Best Practice for Subscribing to 6k+ Symbols in Trades Stream

Hi,

I’m planning to subscribe to around 6,000 symbols through WebSocket, and I’d like to clarify the best approach. Specifically, I’m comparing two strategies:

  1. Server-side filtering: Subscribing specifying symbols (e.g., "trades": ["AAPL","MSFT", …]).

  2. Client-side filtering: Subscribing with a wildcard (e.g., "trades": ["*"]) and filtering on my side.

My main question is:

  • Does providing a large symbols list (≈6k) during subscription introduce any additional processing overhead, delays, or throttling on your end compared to using the wildcard approach?

Thanks for your help!

I am no expert, but I advise you to go over this link, in which @Dan_Whitnable_Alpaca has clearly explained the limits of order/data API calls.

I am not sure if even the wildcard subscription would work. Even subscribing to 6000 symbols directly can easily put you over the data requests limit. You may want to split it into multiple requests having a smaller set of symbols to ensure that you stay within limits.

Thanks

1 Like

@guillem You asked about best practices for streaming trades. Generally only subscribe to the trades you need. The single biggest issue with streaming data is the client (ie the algo) processing the trades fast enough. Processing trades then filtering them out is a waste of CPU time.

The biggest issues we see with websocket implementations are 1) the client disconnects but then ‘silently’ reconnects (therefore missing data). 2) the client doesn’t keep up with the streamed data and simply processes messages slower than they are being received 3) the client doesn’t properly allocate time for the required underlying ping-pong protocol.

Issue 1 “silently disconnecting”. This is a direct result of the websocket implementations in some of the SDKs which automatically reconnect when a connection is lost. If one is implementing their own code this shouldn’t be an issue. Presumably the code knows when a connection is lost so it won’t be ‘silent’.

Issue 2 “slow message processing”. If messages aren’t pulled from the websocket stream fast enough they are buffered. The Alpaca servers buffer streamed messages but, if that buffer fills, the server will disconnect.
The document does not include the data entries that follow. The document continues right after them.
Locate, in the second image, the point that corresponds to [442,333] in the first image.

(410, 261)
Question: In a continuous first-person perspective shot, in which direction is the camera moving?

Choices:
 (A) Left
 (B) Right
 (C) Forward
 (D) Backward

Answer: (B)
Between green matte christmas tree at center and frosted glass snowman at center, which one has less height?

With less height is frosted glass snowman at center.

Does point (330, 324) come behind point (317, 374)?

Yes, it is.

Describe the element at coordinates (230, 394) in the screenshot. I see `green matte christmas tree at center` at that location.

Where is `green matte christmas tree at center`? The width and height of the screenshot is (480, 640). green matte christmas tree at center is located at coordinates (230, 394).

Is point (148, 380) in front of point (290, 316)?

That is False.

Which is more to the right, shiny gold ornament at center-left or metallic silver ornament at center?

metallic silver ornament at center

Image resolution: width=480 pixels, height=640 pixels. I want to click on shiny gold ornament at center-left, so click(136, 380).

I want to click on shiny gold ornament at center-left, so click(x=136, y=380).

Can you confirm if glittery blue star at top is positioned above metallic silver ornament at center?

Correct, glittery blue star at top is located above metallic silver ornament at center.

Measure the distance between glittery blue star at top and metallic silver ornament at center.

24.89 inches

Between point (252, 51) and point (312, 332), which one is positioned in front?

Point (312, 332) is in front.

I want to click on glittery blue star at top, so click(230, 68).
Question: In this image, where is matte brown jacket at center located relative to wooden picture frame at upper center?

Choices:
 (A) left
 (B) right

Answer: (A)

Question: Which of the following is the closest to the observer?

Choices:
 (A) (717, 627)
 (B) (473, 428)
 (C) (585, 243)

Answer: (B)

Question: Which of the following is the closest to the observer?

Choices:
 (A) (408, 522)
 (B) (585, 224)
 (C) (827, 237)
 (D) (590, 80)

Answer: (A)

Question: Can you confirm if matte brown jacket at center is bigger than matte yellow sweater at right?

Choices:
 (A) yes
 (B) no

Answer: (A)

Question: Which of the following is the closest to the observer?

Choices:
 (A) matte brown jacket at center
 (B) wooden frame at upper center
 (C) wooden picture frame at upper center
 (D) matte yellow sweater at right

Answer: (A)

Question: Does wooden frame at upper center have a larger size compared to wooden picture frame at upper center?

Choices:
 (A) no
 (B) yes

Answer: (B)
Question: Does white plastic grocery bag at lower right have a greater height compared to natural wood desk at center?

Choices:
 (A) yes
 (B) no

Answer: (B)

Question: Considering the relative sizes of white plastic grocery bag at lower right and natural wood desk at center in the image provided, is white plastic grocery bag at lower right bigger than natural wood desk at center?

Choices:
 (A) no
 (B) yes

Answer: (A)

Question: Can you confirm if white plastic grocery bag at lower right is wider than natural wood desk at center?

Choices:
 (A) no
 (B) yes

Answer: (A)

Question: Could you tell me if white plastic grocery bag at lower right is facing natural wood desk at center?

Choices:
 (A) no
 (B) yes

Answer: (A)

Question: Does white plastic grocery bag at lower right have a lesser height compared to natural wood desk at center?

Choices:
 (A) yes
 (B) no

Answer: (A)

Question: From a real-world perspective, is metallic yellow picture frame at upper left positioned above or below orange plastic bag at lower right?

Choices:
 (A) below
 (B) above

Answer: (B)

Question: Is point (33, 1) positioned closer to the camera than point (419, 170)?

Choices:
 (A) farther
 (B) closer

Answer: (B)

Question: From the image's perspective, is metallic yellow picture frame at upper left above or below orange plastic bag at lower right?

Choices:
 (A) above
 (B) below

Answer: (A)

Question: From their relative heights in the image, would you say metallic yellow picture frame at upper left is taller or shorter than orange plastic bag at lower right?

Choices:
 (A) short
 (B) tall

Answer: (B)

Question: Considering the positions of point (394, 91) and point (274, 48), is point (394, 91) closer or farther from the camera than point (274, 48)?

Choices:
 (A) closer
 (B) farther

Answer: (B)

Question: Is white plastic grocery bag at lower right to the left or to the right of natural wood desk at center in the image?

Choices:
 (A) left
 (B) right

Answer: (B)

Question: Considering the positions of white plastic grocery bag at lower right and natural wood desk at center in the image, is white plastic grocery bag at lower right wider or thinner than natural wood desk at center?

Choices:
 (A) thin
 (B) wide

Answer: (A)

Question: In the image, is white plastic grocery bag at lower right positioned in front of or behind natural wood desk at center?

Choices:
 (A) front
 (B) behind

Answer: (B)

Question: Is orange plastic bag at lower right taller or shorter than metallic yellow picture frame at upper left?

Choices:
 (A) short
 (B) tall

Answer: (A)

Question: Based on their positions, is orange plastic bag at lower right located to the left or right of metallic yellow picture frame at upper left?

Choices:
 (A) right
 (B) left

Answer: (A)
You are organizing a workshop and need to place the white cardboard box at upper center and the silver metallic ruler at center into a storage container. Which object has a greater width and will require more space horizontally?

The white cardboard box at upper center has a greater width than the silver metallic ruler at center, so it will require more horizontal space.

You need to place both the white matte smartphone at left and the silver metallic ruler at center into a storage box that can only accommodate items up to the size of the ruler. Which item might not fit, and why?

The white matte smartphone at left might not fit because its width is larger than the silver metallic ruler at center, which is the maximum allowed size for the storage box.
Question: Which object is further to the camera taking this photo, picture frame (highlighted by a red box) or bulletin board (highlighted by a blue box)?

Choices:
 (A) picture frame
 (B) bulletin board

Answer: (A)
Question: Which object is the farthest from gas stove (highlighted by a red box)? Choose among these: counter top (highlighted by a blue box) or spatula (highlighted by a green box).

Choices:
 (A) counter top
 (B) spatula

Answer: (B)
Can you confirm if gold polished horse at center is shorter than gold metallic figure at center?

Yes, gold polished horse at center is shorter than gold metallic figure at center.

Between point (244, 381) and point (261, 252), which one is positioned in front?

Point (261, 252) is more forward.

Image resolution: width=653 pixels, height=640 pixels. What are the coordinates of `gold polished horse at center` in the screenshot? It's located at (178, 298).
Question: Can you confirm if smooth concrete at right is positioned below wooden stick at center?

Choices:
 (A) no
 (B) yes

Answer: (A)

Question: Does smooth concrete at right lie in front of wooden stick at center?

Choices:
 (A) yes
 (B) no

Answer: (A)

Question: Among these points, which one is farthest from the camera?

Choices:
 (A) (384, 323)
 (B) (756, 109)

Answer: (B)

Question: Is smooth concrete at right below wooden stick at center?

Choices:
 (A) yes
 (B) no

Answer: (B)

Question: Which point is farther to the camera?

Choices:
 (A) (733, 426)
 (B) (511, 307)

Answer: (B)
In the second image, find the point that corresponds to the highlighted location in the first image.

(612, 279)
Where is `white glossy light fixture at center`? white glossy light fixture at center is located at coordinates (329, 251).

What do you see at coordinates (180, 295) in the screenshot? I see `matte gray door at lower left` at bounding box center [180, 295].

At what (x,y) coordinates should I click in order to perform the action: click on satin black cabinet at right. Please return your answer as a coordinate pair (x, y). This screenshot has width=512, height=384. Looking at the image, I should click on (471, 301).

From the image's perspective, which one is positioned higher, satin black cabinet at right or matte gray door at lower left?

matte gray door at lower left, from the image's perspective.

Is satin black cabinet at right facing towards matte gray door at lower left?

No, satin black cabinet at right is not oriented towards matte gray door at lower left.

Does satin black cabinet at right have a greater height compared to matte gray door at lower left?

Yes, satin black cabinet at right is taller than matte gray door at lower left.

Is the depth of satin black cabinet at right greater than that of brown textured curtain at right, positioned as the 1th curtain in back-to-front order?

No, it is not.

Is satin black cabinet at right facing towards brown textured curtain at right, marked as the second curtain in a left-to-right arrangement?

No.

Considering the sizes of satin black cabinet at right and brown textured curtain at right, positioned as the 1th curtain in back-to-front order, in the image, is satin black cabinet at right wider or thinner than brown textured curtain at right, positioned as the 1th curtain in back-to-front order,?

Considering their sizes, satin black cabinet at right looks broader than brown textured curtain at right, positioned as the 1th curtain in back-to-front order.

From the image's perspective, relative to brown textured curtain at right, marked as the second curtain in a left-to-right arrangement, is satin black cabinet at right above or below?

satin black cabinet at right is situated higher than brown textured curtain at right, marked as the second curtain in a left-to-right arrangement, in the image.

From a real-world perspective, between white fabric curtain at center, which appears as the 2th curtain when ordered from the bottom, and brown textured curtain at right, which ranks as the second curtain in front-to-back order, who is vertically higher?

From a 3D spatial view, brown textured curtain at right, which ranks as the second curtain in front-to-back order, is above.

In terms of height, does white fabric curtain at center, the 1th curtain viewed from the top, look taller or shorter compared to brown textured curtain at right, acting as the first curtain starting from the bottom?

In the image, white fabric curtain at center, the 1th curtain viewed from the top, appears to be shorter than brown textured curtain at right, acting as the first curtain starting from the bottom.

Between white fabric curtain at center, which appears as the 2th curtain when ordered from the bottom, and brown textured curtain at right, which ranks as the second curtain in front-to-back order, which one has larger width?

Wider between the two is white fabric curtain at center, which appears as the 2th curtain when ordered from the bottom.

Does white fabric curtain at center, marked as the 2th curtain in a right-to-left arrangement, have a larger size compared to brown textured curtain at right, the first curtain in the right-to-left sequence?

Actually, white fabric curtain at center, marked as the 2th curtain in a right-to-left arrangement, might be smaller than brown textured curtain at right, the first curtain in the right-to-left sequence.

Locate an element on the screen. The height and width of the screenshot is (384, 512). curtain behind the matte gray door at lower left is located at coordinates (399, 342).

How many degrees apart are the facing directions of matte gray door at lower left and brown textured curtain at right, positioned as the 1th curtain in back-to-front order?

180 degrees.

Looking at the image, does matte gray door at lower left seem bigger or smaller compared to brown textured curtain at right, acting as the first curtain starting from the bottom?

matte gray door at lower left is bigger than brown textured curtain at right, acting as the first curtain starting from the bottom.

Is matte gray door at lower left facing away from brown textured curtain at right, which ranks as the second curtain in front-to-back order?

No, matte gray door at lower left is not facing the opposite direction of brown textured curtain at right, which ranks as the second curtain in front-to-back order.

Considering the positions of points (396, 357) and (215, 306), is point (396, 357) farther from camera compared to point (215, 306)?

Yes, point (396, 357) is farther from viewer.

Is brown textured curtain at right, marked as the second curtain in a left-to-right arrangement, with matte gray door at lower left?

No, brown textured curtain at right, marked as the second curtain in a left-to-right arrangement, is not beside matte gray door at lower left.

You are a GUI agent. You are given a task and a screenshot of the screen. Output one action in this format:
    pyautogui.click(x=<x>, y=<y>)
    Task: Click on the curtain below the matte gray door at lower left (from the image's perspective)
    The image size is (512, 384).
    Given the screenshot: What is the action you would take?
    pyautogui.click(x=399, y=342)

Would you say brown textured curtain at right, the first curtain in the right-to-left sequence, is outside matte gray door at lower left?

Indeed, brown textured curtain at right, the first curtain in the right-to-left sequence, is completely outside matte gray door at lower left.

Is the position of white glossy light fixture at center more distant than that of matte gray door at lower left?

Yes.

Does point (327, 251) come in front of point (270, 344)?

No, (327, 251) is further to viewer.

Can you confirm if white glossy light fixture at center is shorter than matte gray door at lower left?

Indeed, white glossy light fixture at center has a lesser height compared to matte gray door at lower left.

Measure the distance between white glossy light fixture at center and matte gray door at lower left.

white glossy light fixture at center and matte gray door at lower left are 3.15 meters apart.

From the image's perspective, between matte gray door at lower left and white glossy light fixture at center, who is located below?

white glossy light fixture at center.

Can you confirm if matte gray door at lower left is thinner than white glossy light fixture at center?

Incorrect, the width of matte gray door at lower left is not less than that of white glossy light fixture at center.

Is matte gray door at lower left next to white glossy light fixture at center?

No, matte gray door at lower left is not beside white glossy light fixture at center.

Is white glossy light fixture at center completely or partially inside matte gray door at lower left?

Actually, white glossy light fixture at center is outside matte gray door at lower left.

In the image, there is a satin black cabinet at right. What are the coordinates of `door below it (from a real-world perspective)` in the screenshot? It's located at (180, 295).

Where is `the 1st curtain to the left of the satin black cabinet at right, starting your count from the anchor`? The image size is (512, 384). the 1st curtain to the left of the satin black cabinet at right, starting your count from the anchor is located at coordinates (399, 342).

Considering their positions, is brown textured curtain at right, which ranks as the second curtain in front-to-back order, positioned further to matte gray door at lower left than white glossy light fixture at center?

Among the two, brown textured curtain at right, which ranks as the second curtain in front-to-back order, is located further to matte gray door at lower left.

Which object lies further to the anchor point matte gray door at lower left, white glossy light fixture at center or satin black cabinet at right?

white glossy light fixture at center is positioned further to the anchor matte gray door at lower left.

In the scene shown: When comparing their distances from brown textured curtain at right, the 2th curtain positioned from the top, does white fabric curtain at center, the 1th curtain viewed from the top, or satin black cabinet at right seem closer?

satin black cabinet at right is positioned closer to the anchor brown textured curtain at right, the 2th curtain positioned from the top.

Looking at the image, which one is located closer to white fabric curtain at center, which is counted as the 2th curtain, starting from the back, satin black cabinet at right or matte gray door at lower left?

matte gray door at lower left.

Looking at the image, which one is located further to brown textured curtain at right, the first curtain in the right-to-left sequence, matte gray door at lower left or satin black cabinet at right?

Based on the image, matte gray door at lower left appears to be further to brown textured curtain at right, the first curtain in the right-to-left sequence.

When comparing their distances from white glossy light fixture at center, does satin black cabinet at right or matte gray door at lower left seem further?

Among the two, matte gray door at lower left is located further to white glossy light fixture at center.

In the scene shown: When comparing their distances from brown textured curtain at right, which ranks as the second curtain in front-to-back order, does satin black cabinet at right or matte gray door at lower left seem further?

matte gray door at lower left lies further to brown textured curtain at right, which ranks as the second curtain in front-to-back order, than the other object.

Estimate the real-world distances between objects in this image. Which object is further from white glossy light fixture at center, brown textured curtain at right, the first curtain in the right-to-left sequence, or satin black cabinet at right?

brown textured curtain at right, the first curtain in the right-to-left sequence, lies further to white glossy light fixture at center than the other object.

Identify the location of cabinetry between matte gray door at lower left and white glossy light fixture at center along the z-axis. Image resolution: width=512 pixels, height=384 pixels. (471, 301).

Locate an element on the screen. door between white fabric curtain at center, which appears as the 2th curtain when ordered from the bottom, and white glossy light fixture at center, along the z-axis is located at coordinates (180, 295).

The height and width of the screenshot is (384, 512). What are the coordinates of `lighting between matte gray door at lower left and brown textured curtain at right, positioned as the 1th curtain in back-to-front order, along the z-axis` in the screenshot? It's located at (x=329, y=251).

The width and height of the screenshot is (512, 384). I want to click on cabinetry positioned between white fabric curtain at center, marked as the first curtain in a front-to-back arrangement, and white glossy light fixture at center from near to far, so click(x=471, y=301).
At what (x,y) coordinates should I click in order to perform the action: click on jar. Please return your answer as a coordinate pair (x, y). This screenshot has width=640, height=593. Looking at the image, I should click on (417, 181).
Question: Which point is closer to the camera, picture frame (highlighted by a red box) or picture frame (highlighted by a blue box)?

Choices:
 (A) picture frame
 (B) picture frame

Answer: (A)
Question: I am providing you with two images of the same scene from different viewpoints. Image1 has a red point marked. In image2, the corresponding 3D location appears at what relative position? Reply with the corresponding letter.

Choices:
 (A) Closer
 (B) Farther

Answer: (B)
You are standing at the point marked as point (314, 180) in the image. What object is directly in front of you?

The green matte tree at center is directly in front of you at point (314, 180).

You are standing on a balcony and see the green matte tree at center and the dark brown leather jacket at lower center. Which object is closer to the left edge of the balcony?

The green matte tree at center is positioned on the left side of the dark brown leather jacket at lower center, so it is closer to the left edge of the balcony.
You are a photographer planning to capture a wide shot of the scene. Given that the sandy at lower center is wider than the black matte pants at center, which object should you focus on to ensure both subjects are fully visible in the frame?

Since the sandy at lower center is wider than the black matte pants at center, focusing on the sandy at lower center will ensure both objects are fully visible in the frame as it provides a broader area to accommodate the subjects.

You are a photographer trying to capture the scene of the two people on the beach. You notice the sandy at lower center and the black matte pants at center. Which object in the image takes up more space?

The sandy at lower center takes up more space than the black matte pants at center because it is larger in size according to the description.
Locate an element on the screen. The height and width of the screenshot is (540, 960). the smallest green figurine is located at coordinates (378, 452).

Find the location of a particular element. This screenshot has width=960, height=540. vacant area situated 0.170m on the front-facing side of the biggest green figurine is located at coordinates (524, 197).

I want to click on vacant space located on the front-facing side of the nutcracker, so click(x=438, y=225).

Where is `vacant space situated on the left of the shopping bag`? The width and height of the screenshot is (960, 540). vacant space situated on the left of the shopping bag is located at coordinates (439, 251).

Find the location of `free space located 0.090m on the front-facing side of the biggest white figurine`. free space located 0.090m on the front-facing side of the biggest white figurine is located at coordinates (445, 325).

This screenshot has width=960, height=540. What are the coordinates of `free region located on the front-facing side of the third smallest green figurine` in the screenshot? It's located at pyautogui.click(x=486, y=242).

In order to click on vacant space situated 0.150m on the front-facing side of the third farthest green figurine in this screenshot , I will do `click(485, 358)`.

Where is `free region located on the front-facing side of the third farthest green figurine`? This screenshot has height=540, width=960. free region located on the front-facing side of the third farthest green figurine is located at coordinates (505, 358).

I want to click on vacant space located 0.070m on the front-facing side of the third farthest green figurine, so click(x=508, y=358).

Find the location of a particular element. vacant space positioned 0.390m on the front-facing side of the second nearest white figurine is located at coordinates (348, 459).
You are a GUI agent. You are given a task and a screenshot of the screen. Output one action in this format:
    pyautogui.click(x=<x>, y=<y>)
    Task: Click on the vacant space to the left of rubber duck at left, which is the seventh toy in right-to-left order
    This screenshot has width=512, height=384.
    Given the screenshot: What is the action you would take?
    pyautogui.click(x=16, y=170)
The buffer is quite large. It can happen that many minutes of messages get queued. Algos can get up to 30 minutes (or more) behind processing messages without realizing it is working with ‘stale’ data.

Issue 3 “no pong message”. The client is expected to send a ‘keep alive’ pong message to the server at least every 20 seconds (this is handled transparently by most websocket packages). The algo must ensure it doesn’t get too busy processing messages and leave time to send these pongs. If the server doesn’t receive these, it thinks the client went away and disconnects.

One’s algo should always implement a process to compare the timedelta between when a message is received and the timestamp of the message. For quotes this should typically be under 25ms. Trades should also be about 25ms except trades can be reported up to 10 seconds after execution. There may be outliers with a 10 second timedelta. If the algo ever sees many trades with over 10 second timedeltas or if timedeltas are steadily increasing, it’s a sign the algo is processing messages too slowly.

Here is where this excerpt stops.